Handheld portable surface gages are extremely easy to use — often with single-button and error-free operation through automatic cutoff selection that ensures the correct measurement results, even for non-measurement technicians. However, despite its portability and ease of use, having the operator position the surface finish gage on hundreds, or even thousands, of parts during the day at the precise location of the required measurement can be challenging, even for the most skilled users. This is where custom fixturing for the surface finish probe and easy interfacing between the portable surface finish control unit and automation controllers are making productive advancements.
When designing gages for surface finish measurements in a production environment, speed and high precision are important considerations. Just as an air plug is made close to the measuring size, a portable surface finish plug can also be made to nearly the size of the hole to be measured. Instead of an air orifice being the measuring source, a surface finish probe can be built into the plug for performing the surface finish check at a specific location. For different size bores, the plug holding the surface finish probe can be made to expand using an air cylinder. This essentially locks the plug into position to enable hands-free operation.
Mounting the probe in special fixturing is a good designer challenge. Once the gage is designed, there are other challenges to face. You have to collect the data, determine when to collect it, and decide whether the custom fixture needs to be designed into a human-free automated system, controlling functions and part programs to be shared between the surface finish gage and the automation system. Because of this need for automation, there are new features implemented in surface systems to make the execution easier.
One of the industry trends is to ensure that the proper measuring system actually did the measurement. The International Automotive Task Force (IATF) recommends traceability of products and assignment of measuring equipment to the production parts. Mobile surface gages (along with micrometers, calipers and digital indicators) are starting to include the ability to send a gage identifier along with the measured data. This ensures the device performing the measurement is documented with the parts and can be verified for capability and calibration.

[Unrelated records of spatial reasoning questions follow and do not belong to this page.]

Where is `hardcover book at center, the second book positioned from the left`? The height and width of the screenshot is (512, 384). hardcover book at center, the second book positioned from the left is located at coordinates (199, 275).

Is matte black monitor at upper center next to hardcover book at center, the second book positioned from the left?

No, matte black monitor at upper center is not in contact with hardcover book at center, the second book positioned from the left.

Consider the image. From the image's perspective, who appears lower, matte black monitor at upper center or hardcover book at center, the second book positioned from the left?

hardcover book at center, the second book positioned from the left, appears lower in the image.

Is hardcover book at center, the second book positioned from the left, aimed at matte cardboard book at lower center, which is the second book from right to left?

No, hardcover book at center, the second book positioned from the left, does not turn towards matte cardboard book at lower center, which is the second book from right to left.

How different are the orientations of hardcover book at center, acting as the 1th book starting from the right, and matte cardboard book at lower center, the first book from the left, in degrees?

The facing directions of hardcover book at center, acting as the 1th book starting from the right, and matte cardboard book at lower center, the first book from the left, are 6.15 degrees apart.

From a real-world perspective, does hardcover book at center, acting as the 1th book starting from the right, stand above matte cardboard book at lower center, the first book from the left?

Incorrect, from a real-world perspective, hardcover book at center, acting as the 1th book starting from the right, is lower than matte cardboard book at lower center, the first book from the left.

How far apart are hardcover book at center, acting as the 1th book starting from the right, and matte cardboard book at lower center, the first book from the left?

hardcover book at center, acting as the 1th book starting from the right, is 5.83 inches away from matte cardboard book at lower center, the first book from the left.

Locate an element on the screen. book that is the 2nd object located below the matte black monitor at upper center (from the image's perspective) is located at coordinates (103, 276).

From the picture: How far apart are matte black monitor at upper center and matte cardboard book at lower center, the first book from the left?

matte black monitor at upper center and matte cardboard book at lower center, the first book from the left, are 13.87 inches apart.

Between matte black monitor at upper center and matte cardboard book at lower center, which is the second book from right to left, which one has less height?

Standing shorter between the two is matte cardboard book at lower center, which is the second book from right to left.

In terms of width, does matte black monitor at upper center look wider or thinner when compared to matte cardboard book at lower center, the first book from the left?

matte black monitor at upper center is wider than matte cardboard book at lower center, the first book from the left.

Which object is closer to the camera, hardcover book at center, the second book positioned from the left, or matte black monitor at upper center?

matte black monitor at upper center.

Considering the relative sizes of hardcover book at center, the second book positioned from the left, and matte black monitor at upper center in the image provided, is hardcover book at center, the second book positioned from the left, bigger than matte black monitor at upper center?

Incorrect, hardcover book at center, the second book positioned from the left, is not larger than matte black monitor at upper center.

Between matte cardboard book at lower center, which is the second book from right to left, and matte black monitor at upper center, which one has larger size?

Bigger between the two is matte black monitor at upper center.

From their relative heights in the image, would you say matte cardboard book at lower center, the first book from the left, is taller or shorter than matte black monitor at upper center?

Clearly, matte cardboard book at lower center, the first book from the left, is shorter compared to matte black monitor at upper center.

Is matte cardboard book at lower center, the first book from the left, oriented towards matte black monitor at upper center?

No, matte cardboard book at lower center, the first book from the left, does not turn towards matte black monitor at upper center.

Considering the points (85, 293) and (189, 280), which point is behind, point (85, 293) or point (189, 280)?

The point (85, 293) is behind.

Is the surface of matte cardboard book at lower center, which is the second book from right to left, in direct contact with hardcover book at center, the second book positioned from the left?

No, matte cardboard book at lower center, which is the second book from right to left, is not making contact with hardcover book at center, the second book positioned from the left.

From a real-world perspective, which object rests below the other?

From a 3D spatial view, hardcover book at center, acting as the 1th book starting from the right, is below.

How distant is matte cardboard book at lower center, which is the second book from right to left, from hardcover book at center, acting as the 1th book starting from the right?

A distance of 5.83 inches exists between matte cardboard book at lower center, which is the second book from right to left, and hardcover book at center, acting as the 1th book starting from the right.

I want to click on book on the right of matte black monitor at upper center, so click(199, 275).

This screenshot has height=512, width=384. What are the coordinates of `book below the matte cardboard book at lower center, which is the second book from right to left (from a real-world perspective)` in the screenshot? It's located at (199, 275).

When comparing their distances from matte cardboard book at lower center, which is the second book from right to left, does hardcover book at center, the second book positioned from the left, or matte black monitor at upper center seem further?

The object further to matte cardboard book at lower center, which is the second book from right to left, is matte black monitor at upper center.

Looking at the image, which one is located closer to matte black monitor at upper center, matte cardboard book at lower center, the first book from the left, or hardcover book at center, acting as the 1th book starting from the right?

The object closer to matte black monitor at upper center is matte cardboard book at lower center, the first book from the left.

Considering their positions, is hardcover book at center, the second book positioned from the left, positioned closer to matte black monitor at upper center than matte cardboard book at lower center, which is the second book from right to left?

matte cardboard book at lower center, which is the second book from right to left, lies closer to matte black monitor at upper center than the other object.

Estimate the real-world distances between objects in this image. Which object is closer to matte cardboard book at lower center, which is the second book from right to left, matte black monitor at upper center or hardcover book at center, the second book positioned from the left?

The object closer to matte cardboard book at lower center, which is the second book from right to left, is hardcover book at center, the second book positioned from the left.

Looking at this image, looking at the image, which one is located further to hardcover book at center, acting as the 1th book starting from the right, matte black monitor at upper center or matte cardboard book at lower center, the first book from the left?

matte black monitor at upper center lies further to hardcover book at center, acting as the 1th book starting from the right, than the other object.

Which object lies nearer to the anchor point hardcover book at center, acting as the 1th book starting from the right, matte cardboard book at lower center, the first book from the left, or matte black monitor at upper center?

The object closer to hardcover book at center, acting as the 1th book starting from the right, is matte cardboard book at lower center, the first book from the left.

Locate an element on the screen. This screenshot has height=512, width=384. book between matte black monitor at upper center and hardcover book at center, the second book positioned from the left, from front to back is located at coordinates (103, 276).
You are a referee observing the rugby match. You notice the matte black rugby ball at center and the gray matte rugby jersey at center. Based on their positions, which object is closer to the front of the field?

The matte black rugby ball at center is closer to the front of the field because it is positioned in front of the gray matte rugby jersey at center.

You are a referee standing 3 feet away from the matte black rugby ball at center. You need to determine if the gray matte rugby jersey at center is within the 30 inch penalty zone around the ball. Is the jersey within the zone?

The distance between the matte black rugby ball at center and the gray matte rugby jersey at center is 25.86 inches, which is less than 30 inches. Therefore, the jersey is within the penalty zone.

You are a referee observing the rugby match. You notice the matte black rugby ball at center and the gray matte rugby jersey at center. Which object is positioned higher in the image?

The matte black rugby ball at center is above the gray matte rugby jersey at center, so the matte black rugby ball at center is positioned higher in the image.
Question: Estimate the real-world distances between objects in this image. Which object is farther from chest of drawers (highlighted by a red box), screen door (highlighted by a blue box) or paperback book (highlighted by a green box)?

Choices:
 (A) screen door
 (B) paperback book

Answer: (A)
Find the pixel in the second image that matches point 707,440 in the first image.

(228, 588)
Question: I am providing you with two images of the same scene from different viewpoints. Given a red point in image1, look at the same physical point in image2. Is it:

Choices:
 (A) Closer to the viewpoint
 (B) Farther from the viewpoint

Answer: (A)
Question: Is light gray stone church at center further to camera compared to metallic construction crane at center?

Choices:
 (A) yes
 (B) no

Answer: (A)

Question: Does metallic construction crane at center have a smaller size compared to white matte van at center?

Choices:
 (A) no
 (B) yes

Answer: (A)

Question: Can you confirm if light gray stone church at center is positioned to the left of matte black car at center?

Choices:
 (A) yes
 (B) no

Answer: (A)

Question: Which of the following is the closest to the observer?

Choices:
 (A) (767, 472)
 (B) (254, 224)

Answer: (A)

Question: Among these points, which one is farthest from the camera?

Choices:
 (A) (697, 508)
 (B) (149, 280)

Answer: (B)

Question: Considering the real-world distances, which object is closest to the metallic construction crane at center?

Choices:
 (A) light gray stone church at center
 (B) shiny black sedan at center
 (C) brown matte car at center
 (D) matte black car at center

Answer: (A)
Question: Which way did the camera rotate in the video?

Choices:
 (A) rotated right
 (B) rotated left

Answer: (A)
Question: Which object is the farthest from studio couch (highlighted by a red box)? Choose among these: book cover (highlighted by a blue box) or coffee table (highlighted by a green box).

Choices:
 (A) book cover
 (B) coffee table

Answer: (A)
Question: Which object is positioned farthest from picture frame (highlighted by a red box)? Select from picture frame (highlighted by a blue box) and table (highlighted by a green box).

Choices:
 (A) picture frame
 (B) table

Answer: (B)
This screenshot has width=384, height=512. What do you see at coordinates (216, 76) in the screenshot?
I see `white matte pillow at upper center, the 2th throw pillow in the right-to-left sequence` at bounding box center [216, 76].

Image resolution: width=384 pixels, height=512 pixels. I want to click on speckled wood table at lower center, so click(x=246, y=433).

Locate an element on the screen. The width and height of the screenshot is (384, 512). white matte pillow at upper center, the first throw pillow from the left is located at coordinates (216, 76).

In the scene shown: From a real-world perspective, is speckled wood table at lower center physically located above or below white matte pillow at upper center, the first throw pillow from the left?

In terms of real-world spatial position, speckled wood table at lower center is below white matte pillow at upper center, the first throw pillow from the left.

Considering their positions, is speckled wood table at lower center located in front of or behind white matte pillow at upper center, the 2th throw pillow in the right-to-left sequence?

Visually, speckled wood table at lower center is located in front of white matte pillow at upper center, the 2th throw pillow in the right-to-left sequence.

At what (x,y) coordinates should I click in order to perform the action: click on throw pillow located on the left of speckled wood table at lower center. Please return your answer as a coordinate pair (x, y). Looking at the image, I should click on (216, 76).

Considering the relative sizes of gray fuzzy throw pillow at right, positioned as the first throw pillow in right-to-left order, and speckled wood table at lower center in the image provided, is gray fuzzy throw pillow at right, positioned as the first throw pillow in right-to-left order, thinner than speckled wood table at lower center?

Some surface finishing gages systems allow handheld scanners to be connected so that all the setup parameters can be placed in a scan code on the batch of parts being measured.
There are more than 30 different roughness parameters, which can be selected with stroke and cutoff length to achieve certain blueprint callouts. Though many surface finish gages are as easy to use as cell phones, setting up the gage can take time and is subject to user error. Today, these systems allow handheld scanners to be connected so that all the setup parameters can be placed in a scan code on the batch of parts being measured. The operator then scans the code and the system is ready to measure those parts with the proper settings automatically loaded.
For truly automated surface finish applications, where the portable surface is part of a machine-controlled measuring process, the surface gage must have the capability of communicating and taking commands from the automation system. More and more surface systems are now capable of taking ASCII commands to control the measuring part process or inquire about measured results. Should the controller sense wrong or out-of-control conditions, text instruction can be sent to the device for a user to read and take action on the process.
Finally, once the surface finish measurement is made, there is a lot of data to be stored — not only the parameter results, but the actual part traces. These are all accessible through easy communication requests to the surface device to take their stored information and pass it to long-term documentation of the parts should it be needed in the future.
In summary, today’s portable surface gages have mostly kept their simplicity of operation to the minimum for use at the point of manufacture. However, there is nevertheless a lot of information available and potential for making these systems part of an automated process. Today, these systems are getting the capabilities to make surface measurement part of every manufacturing process.